Tackling Challenges of Neural Purchase Stage Identification from Imbalanced Twitter Data


Twitter and other social media platforms are often used for sharing interest in products. The identification of purchase decision stages, such as in the AIDA model (Awareness, Interest, Desire, Action), can enable more personalized e-commerce services and a finer-grained targeting of ads than predicting purchase intent only.
In this paper, we propose and analyze neural models for identifying the purchase stage of single tweets in a user’s tweet sequence. In particular, we identify three challenges of purchase stage identification: imbalanced label distribution with a high number of negative instances, limited amount of training data, and domain adaptation with no or only little target domain data.
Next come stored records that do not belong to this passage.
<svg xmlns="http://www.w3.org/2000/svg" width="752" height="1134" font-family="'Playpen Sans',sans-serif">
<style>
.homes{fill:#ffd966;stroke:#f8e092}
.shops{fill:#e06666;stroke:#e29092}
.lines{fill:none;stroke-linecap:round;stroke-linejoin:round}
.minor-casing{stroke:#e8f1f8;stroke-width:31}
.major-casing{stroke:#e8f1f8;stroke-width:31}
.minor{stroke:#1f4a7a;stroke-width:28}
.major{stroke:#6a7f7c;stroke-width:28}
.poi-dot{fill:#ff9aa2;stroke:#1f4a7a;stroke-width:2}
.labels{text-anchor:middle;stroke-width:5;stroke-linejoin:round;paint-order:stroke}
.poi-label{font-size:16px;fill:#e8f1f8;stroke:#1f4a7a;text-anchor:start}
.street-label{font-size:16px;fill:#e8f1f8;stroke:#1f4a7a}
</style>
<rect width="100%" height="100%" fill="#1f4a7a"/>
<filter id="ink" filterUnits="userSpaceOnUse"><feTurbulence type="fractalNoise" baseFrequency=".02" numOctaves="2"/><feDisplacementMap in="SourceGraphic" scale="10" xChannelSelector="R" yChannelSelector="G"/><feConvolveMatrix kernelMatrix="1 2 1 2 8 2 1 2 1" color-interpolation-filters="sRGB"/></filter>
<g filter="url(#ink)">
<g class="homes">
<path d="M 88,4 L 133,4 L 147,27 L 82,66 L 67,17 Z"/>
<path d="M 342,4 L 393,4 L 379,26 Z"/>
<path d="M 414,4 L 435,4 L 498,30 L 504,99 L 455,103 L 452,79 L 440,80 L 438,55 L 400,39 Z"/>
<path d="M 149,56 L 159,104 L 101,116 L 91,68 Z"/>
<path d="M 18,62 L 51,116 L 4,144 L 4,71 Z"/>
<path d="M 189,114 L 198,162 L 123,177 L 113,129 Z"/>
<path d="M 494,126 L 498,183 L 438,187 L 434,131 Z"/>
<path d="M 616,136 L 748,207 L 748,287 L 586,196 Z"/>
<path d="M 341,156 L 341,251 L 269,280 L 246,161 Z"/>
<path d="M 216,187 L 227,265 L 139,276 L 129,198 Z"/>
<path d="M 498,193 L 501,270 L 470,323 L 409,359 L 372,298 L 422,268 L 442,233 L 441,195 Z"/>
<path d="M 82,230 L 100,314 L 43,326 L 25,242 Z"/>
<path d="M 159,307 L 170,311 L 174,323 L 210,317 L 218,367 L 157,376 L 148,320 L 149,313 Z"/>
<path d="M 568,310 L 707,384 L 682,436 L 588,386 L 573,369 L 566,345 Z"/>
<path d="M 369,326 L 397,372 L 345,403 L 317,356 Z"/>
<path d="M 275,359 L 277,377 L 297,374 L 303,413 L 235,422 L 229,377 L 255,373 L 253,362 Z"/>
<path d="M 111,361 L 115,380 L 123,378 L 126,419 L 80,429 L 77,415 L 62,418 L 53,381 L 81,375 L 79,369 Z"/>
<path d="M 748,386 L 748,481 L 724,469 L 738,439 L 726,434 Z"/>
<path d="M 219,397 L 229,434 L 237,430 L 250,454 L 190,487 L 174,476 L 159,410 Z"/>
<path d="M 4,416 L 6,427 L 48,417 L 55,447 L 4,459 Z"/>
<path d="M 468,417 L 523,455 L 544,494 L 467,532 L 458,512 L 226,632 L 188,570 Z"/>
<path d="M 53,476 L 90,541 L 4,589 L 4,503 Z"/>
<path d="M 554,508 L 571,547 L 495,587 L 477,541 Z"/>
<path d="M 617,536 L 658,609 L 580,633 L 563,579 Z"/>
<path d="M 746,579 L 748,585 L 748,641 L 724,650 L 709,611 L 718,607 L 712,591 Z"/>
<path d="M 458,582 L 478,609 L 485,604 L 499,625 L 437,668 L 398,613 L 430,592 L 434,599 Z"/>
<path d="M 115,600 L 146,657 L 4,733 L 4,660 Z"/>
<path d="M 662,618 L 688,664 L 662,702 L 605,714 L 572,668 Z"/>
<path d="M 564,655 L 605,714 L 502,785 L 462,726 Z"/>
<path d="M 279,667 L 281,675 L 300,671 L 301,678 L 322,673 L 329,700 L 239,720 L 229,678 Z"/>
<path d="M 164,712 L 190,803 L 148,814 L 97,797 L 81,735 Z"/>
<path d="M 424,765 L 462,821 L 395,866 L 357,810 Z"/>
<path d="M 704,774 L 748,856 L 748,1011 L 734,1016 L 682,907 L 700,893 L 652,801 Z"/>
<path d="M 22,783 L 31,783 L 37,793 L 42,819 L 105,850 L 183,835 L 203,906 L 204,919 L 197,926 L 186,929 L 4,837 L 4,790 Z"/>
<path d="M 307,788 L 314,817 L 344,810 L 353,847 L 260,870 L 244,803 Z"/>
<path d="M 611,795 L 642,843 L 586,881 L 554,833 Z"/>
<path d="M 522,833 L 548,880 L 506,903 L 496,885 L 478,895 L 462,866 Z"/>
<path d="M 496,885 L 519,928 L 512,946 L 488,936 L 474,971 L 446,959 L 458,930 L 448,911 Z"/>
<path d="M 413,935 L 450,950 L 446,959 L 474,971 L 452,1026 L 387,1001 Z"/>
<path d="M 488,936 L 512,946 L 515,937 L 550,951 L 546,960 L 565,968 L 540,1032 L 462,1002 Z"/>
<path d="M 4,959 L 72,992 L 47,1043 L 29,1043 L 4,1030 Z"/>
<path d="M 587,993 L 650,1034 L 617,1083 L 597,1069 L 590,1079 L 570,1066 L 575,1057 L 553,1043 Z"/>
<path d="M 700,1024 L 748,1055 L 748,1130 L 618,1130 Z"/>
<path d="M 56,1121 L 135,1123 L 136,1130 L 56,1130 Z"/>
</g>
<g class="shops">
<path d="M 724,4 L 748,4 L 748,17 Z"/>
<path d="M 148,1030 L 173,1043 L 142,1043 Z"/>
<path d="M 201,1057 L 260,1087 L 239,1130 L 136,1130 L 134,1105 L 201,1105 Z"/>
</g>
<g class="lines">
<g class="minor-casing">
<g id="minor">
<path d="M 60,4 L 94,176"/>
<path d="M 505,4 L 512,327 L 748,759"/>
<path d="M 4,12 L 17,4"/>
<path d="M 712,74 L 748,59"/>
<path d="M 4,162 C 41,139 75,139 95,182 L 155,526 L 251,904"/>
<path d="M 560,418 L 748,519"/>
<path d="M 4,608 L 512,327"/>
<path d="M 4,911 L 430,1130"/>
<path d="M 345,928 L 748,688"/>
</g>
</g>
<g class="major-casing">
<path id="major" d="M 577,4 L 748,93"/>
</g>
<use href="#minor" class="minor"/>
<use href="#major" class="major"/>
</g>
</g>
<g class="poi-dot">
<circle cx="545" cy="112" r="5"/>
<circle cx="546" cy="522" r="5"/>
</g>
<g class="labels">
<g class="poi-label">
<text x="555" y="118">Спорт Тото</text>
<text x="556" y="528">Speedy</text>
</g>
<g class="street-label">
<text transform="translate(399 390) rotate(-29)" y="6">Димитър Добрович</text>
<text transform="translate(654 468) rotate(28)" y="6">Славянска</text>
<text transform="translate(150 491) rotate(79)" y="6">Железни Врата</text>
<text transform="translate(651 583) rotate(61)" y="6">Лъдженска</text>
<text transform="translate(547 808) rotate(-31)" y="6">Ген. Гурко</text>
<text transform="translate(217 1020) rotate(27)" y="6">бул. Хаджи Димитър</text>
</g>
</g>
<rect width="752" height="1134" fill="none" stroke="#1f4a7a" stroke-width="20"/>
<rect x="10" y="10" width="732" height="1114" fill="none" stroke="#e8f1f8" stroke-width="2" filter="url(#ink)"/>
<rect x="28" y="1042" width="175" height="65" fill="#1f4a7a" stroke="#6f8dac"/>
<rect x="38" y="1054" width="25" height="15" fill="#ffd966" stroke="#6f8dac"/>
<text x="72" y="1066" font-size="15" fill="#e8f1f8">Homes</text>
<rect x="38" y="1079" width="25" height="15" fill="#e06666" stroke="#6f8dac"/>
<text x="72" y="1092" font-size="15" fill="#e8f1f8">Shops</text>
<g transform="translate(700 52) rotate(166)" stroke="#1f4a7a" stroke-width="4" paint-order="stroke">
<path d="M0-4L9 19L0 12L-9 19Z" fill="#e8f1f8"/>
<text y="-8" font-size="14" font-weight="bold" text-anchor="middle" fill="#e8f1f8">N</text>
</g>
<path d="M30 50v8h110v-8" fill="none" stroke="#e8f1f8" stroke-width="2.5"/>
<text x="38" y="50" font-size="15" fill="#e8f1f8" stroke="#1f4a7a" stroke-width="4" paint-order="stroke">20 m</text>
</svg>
Our experiments reveal that the imbalanced label distribution is the main challenge for our models. We address it with ranking loss and perform detailed investigations of the performance of our models on the different output classes. In order to improve the generalization of the models and augment the limited amount of training data, we examine the use of sentiment analysis as a complementary, secondary task in a multitask framework. For applying our models to tweets from another product domain, we consider two scenarios: For the first scenario without any labeled data in the target product domain, we show that learning domain-invariant representations with adversarial training is most promising while for the second scenario with a small number of labeled target examples, finetuning the source model weights performs best.

Finally, we conduct several analyses, including extracting attention weights and representative phrases for the different purchase stages. The results suggest that the model is learning features indicative of purchase stages and that the confusion errors are sensible.